Dampak lebih lanjut yang mungkin terjadi antara lain:

  • TBS petani tidak laku terjual.
  • Eksportir menjadi lebih selektif dalam memilih pemasok.
  • Eksportir memprioritaskan bahan baku dari grup perusahaan sendiri.
  • Pabrik-pabrik banyak yang terpaksa ditutup, menyebabkan pemutusan hubungan kerja (PHK) massal.

"Jika perusahaan eksportir kesulitan likuiditas karena harus menyimpan DHE di dalam negeri selama 12 bulan, bisa jadi mereka lebih selektif membeli bahan baku (TBS), atau menekan harga beli dari petani," ujar Darto.

Darto menekankan bahwa meskipun petani sawit skala kecil bukan eksportir langsung, mereka tetap rentan terhadap dampak kebijakan DHE SDA. Ia menambahkan bahwa dampak kebijakan ini bisa bersifat positif atau negatif, tergantung pada bagaimana perusahaan dan pemerintah mengelola transisi ini. Darto mengusulkan agar perkebunan diperlakukan serupa dengan sektor minyak dan gas, di mana hanya 30 persen DHE yang wajib disimpan, bukan 100 persen.
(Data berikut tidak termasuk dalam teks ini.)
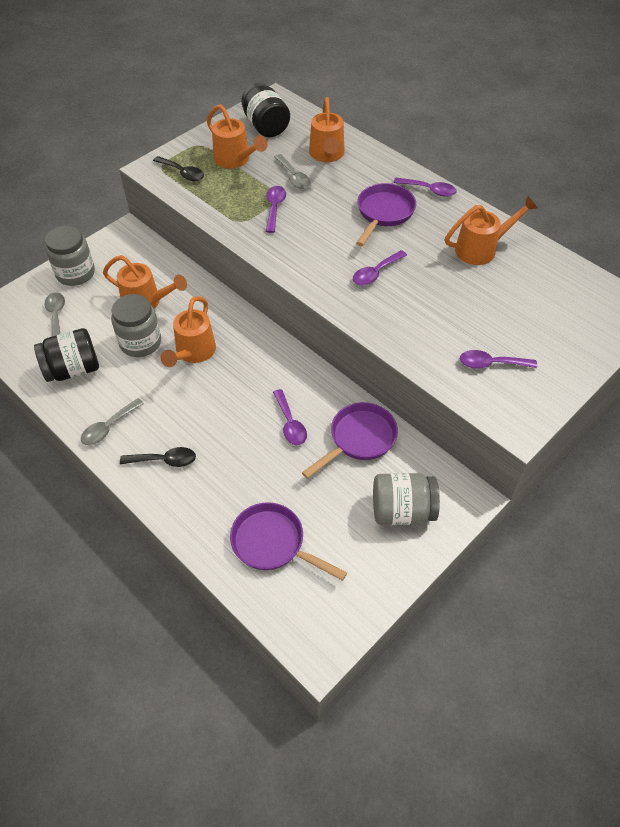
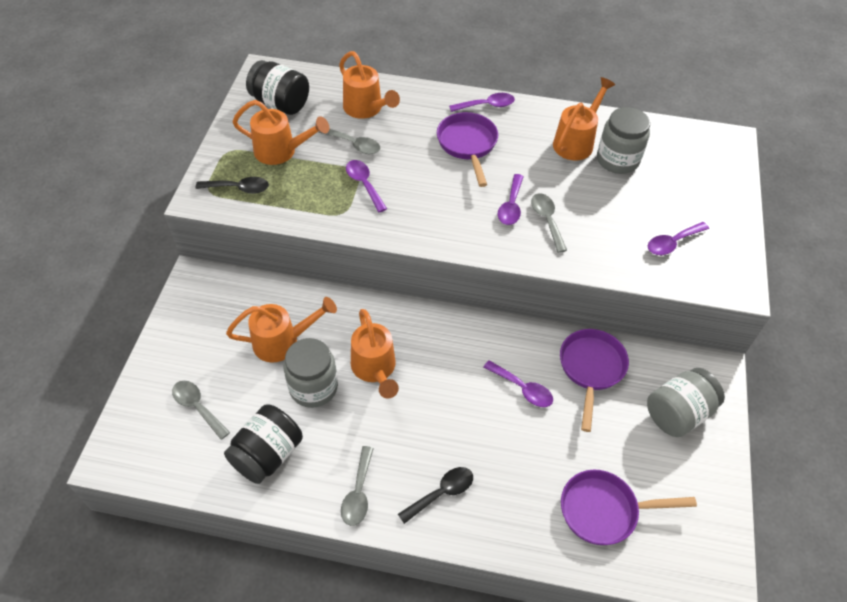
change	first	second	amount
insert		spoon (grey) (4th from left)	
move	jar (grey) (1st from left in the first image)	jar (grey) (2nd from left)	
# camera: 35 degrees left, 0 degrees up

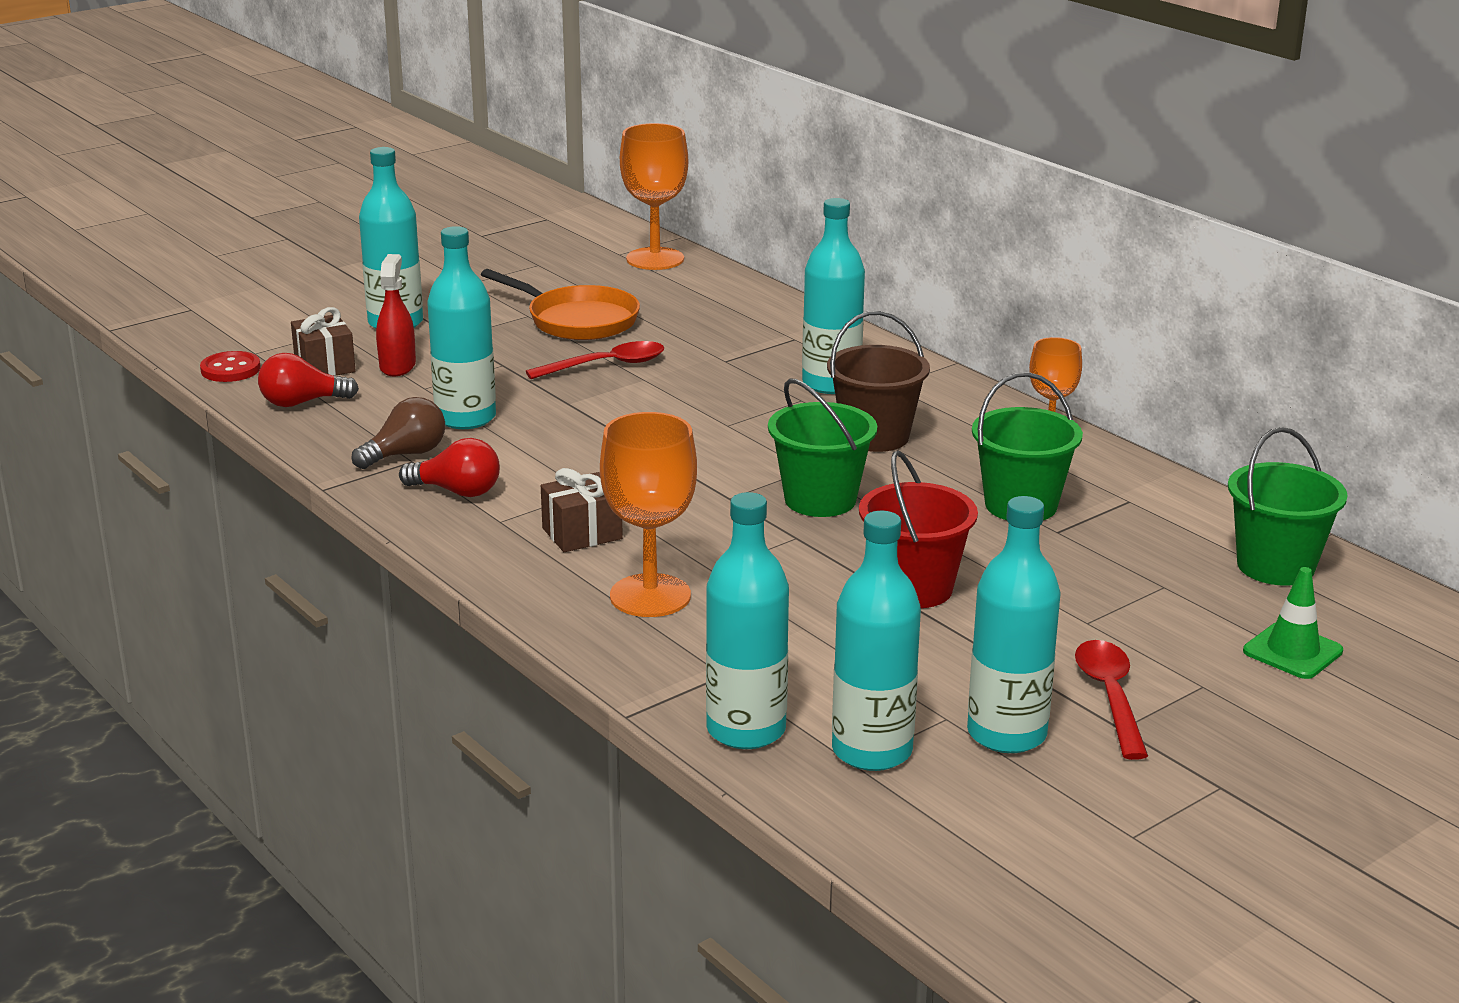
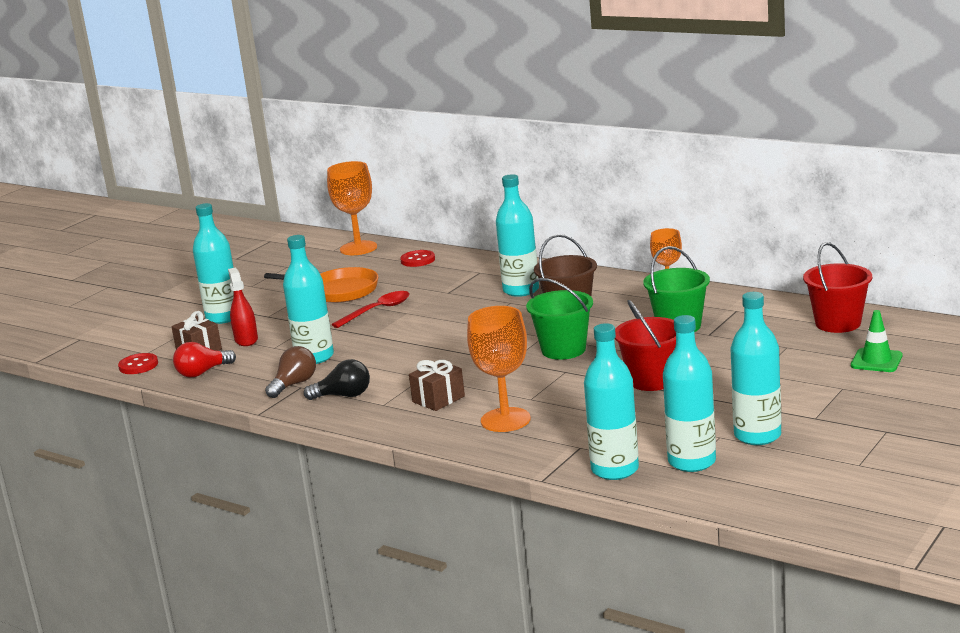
change	first	second	amount
delete	spoon (red) (2nd from left)		
insert		button (red) (2nd from left)	
recolor	light bulb (red) (2nd from left)	light bulb (black)	
recolor	bucket (green) (3rd from left)	bucket (red) (2nd from left)	
# camera: 15 degrees left, 5 degrees down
Selain itu, Darto juga menyoroti potensi dampak negatif aturan DHE SDA terhadap program hilirisasi sawit dan ketersediaan CPO nasional untuk industri makanan dan energi. PP Nomor 8 Tahun 2025, yang diumumkan oleh Presiden Prabowo Subianto pada 17 Februari 2025, mewajibkan eksportir di sektor pertambangan (kecuali minyak dan gas bumi), perkebunan, kehutanan, dan perikanan untuk menempatkan 100 persen DHE SDA dalam sistem keuangan nasional selama 12 bulan dalam rekening khusus di bank nasional. Sementara itu, sektor minyak dan gas bumi tetap mengikuti aturan yang berlaku dalam PP Nomor 36 Tahun 2023.